A housing development was built over one abandoned site. Residents had no idea what was under their houses until “sludge literally began to bubble up into a resident’s basement,” said one U.S. attorney.
Kerr-McGee wasn’t enlightened. It wasn’t a responsible corporate citizen. It was an outlaw company that for many decades methodically despoiled America and put American citizens at risk. And then tried to avoid any responsibility with a series of fraudulent maneuvers.
Kerr-McGee was eventually foiled in large part because of the investigative work of that vilified EPA. It is that same EPA that will use the settlement money to clean up the appalling mess left by the outlaw company.
Yet the EPA – and its regulatory role in American society – is very much in doubt in the nation’s future as envisioned by the national Republican Party, including, apparently, Scott Brown.
For while Brown has been very cagey about what he does or does not support as a matter of public policy – other than, of course, his belief that Obamacare is very, very bad – he has left a few clues along the trail. Mainly in what he did or didn’t do when he briefly served in the office for which he is now running.

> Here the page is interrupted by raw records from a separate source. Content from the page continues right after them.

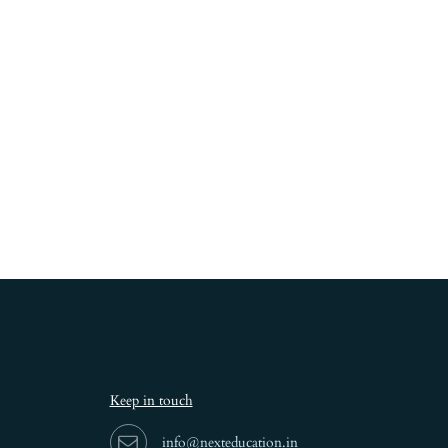
Keep in touch
info@nexteducation.in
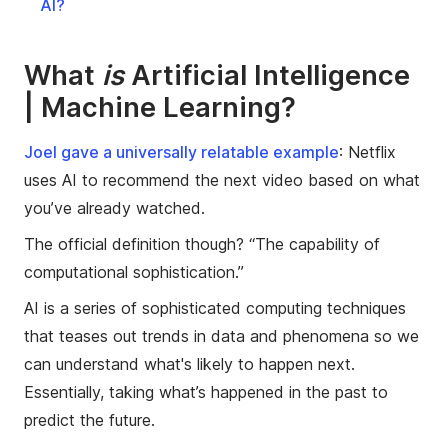
AI?
What
is
Artificial Intelligence
| Machine Learning?
Joel gave a universally relatable example
: Netflix
uses AI to recommend the next video based on what
you’ve already watched.
The official definition though? “The capability of
computational sophistication.”
AI is a series of sophisticated computing techniques
that teases out trends in data and phenomena so we
can understand what's likely to happen next.
Essentially, taking what’s happened in the past to
predict the future.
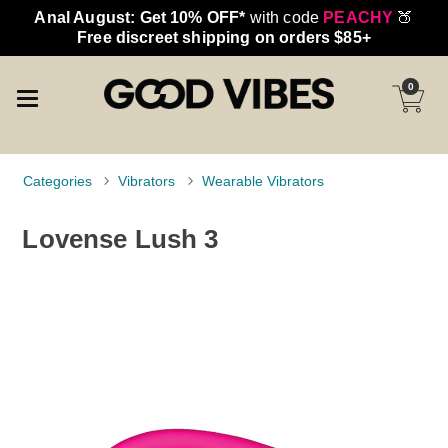
Anal August: Get 10% OFF*
with code
PEACHY
🍑
Free discreet shipping on orders $85+
0
Categories
Vibrators
Wearable Vibrators
Lovense Lush 3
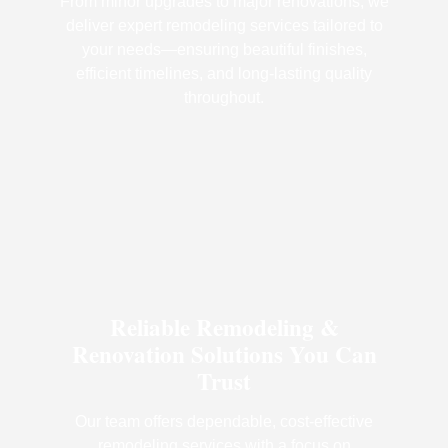
From minor upgrades to major renovations, we
deliver expert remodeling services tailored to
your needs—ensuring beautiful finishes,
efficient timelines, and long-lasting quality
throughout.
Reliable Remodeling &
Renovation Solutions You Can
Trust
Our team offers dependable, cost-effective
remodeling services with a focus on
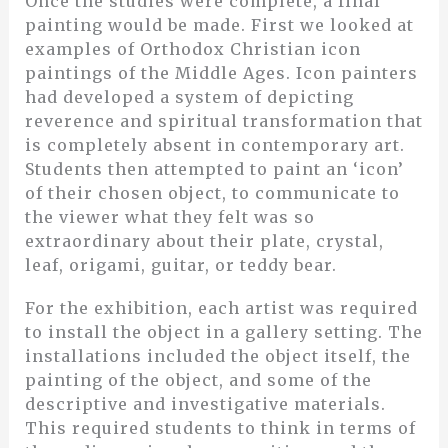
Once the studies were complete, a final
painting would be made. First we looked at
examples of Orthodox Christian icon
paintings of the Middle Ages. Icon painters
had developed a system of depicting
reverence and spiritual transformation that
is completely absent in contemporary art.
Students then attempted to paint an ‘icon’
of their chosen object, to communicate to
the viewer what they felt was so
extraordinary about their plate, crystal,
leaf, origami, guitar, or teddy bear.
For the exhibition, each artist was required
to install the object in a gallery setting. The
installations included the object itself, the
painting of the object, and some of the
descriptive and investigative materials.
This required students to think in terms of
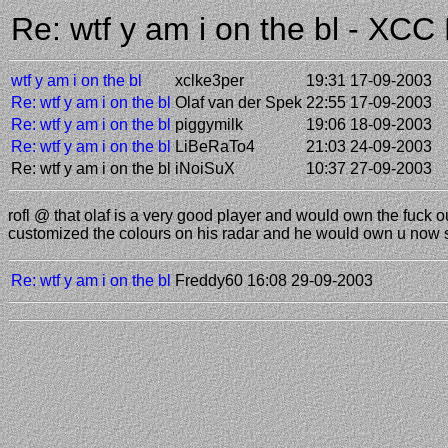
Re: wtf y am i on the bl - XC
wtf y am i on the bl
xclke3per
19:31 17-09-2003
Re: wtf y am i on the bl
Olaf van der Spek
22:55 17-09-2003
Re: wtf y am i on the bl
piggymilk
19:06 18-09-2003
Re: wtf y am i on the bl
LiBeRaTo4
21:03 24-09-2003
Re: wtf y am i on the bl
iNoiSuX
10:37 27-09-2003
rofl @ that olaf is a very good player and would own the fuck 
customized the colours on his radar and he would own u now s
Re: wtf y am i on the bl
Freddy60
16:08 29-09-2003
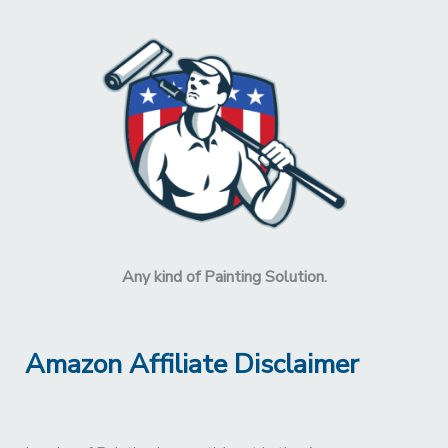
Any kind of Painting Solution.
Amazon Affiliate Disclaimer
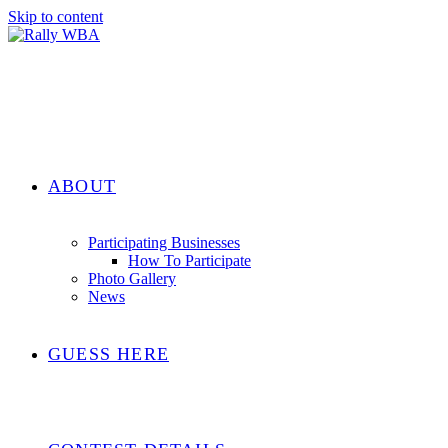
Skip to content
ABOUT
Participating Businesses
How To Participate
Photo Gallery
News
GUESS HERE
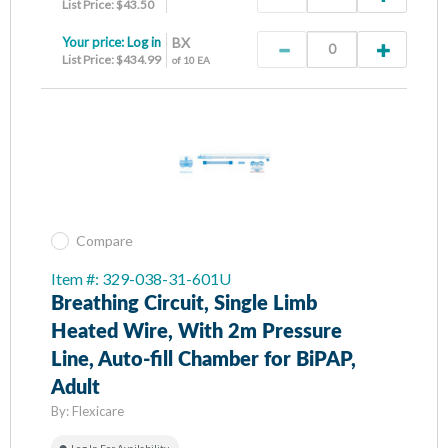
List Price: $43.50
Your price:
Log in
BX
List Price: $434.99
of 10 EA
Compare
Item #: 329-038-31-601U
Breathing Circuit, Single Limb
Heated Wire, With 2m Pressure
Line, Auto-fill Chamber for BiPAP,
Adult
By:
Flexicare
Log In For Availability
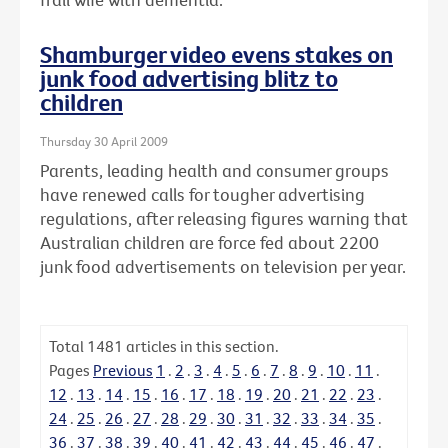
Shamburger video evens stakes on
junk food advertising blitz to
children
Thursday 30 April 2009
Parents, leading health and consumer groups
have renewed calls for tougher advertising
regulations, after releasing figures warning that
Australian children are force fed about 2200
junk food advertisements on television per year.
Total
1481
articles in this section.
Pages
Previous
1
.
2
.
3
.
4
.
5
.
6
.
7
.
8
.
9
.
10
.
11
.
12
.
13
.
14
.
15
.
16
.
17
.
18
.
19
.
20
.
21
.
22
.
23
.
24
.
25
.
26
.
27
.
28
.
29
.
30
.
31
.
32
.
33
.
34
.
35
.
36
.
37
.
38
.
39
.
40
.
41
.
42
.
43
.
44
.
45
.
46
.
47
.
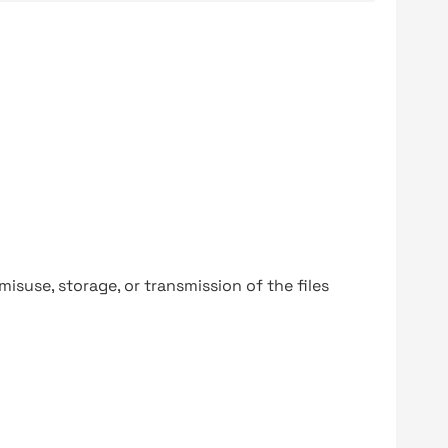
y misuse, storage, or transmission of the files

And in 2011, Scott Brown, then the junior senator from Massachusetts, most emphatically did not support the EPA. As a matter of fact, Brown (who loves to portray himself as an “independent” and “bipartisan” politician) voted in lockstep with other Senate Republicans to essentially gut key responsibilities of the EPA.

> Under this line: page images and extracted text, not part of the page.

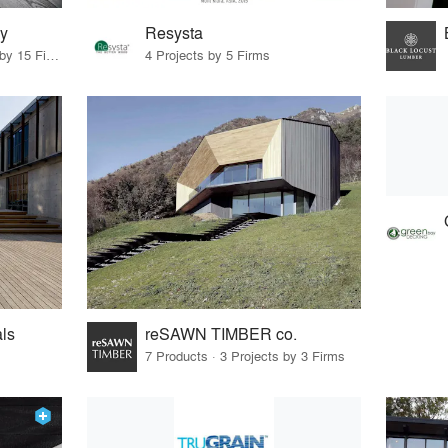
y
Resysta
10 Products · 17 Projects by 15 Firms
4 Projects by 5 Firms
ls
reSAWN TIMBER co.
7 Products · 3 Projects by 3 Firms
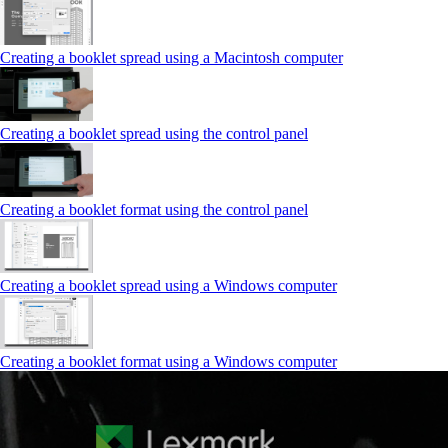
Creating a booklet spread using a Macintosh computer
Creating a booklet spread using the control panel
Creating a booklet format using the control panel
Creating a booklet spread using a Windows computer
Creating a booklet format using a Windows computer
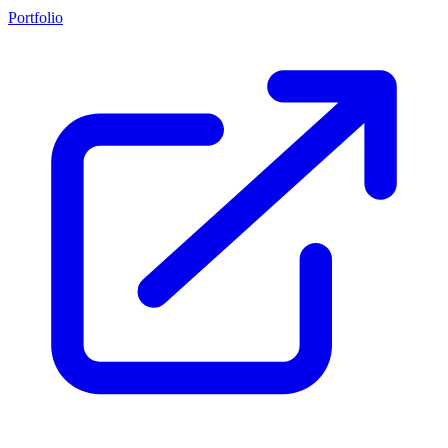
Portfolio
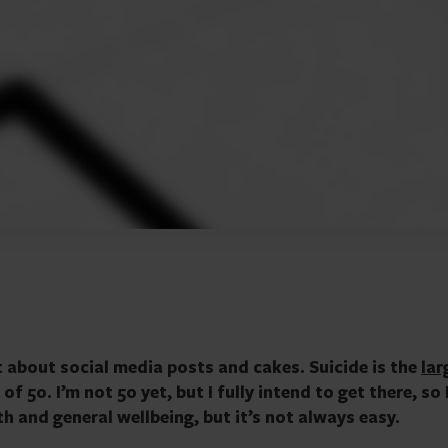
t about social media posts and cakes. Suicide is the
lar
 50. I’m not 50 yet, but I fully intend to get there, so I
h and general wellbeing, but it’s not always easy.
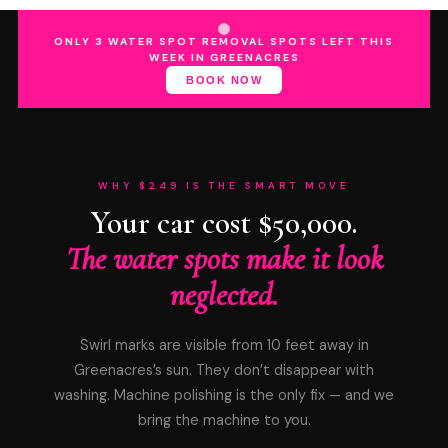
ONLY 3 WATER SPOT REMOVAL SPOTS LEFT THIS
WEEK IN GREENACRES
BOOK NOW
WHY $249 IS THE SMART MOVE
Your car cost $50,000.
The water spots make it look
neglected.
Swirl marks are visible from 10 feet away in
Greenacres’s sun. They don’t disappear with
washing. Machine polishing is the only fix — and we
bring the machine to you.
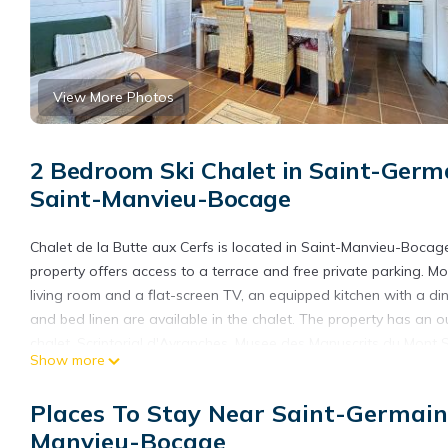
View More Photos
2 Bedroom Ski Chalet in Saint-Germ
Saint-Manvieu-Bocage
Chalet de la Butte aux Cerfs is located in Saint-Manvieu-Bocag
property offers access to a terrace and free private parking. Mo
living room and a flat-screen TV, an equipped kitchen with a 
and bed linen are available in the chalet. The property has an 
chalet. Scriptorial d'Avranches, Musee des Manuscrits du Mont Sa
Show more
Saint-Lô is 28 miles from the property. Caen–Carpiquet Airport i
Chalet de la Butte aux Cerfs is located in Saint-Manvieu-Bocag
Places To Stay Near Saint-Germai
This 2 Bedrooms Ski Chalet is suitable for tourists and traveler
Manvieu-Bocage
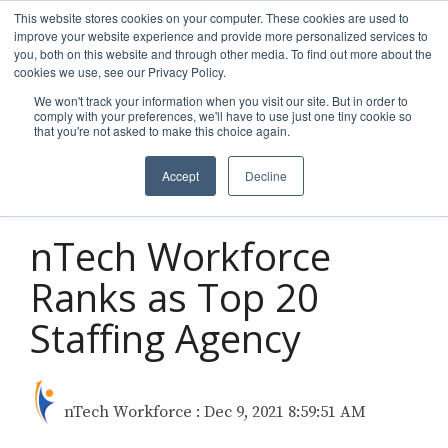
Skip
This website stores cookies on your computer. These cookies are used to
to
improve your website experience and provide more personalized services to
Tog
the
you, both on this website and through other media. To find out more about the
Men
main
cookies we use, see our Privacy Policy.
content.
We won't track your information when you visit our site. But in order to
comply with your preferences, we'll have to use just one tiny cookie so
that you're not asked to make this choice again.
Accept
Decline
1 MIN READ
nTech Workforce
Ranks as Top 20
Staffing Agency
nTech Workforce
:
Dec 9, 2021 8:59:51 AM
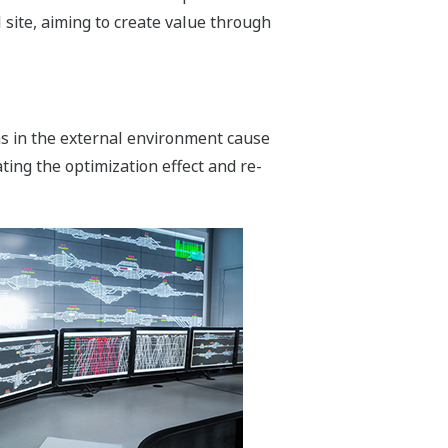
 site, aiming to create value through
ns in the external environment cause
ting the optimization effect and re-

He and his cohorts voted to strip the EPA of its authority to regulate any – any – greenhouse gases. And for good measure to bar any improvements in auto fuel efficiency standards after 2016. The GOP votes were characterized at the time as “gifts to the oil and gas interests.”
Why did he vote that way? Who knows? If you see Brown out there on the campaign trail, you could try asking him.

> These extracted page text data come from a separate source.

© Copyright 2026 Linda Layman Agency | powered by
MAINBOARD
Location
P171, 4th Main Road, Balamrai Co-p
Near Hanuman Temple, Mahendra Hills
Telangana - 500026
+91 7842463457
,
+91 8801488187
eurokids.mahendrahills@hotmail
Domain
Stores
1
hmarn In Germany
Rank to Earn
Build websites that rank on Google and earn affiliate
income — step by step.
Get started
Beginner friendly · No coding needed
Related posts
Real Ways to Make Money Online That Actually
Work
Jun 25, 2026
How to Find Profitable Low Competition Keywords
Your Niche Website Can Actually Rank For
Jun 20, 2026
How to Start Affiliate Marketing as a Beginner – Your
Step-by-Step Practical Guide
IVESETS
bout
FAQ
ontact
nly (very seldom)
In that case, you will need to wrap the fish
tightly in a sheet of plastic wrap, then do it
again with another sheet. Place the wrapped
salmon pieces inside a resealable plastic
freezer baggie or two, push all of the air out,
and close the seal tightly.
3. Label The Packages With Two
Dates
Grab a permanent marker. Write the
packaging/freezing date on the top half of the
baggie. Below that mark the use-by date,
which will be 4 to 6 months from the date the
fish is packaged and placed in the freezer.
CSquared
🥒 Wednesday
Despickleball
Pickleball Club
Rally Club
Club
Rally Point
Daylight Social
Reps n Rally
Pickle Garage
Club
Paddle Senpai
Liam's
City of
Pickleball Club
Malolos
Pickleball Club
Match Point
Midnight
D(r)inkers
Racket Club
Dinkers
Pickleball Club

That ill-conceived measure didn’t pass, but it offers a clue as to GOP lawmakers’ opinions about regulatory agencies and their commitment to protecting the health and safety of Americans. There’s a whole alphabet soup of such agencies, too: EPA, FDA, OSHA, CPSC, NLRB, NLRB, FTC, FAA, SEC, FDIC, NRC, the Departments of Justice and Labor and the new Consumer Financial Protection Bureau (which Republicans have tried mightily to strangle in its cradle and which coincidentally this week announced a major recovery of consumers’ money from Bank of America for illegal credit card practices).
Look them up, if you’re not sure what they do.
And while you’re looking, bear in mind a few of the messes weakened regulations have brought to us lately. Poisoned drinking water for 300,000 people in West Virginia. A coal ash spill in North Carolina that’s threatening the Dan River, a vital waterway flowing through several states. And a number of catastrophic spills of heavy crude oil from poorly maintained pipelines in rural America.
Now go out and find a candidate (or several) for senator from New Hampshire. And ask him or her about the future of regulatory agencies in 21st-century America. A 21st-century America that doubtlessly harbors more than a few other Kerr-McGees.
And when that candidate tries to distract you with an “Obamacare is bad” mantra – or tries to tell you that in our enlightened age there are no more Kerr-McGees to worry about – just walk away.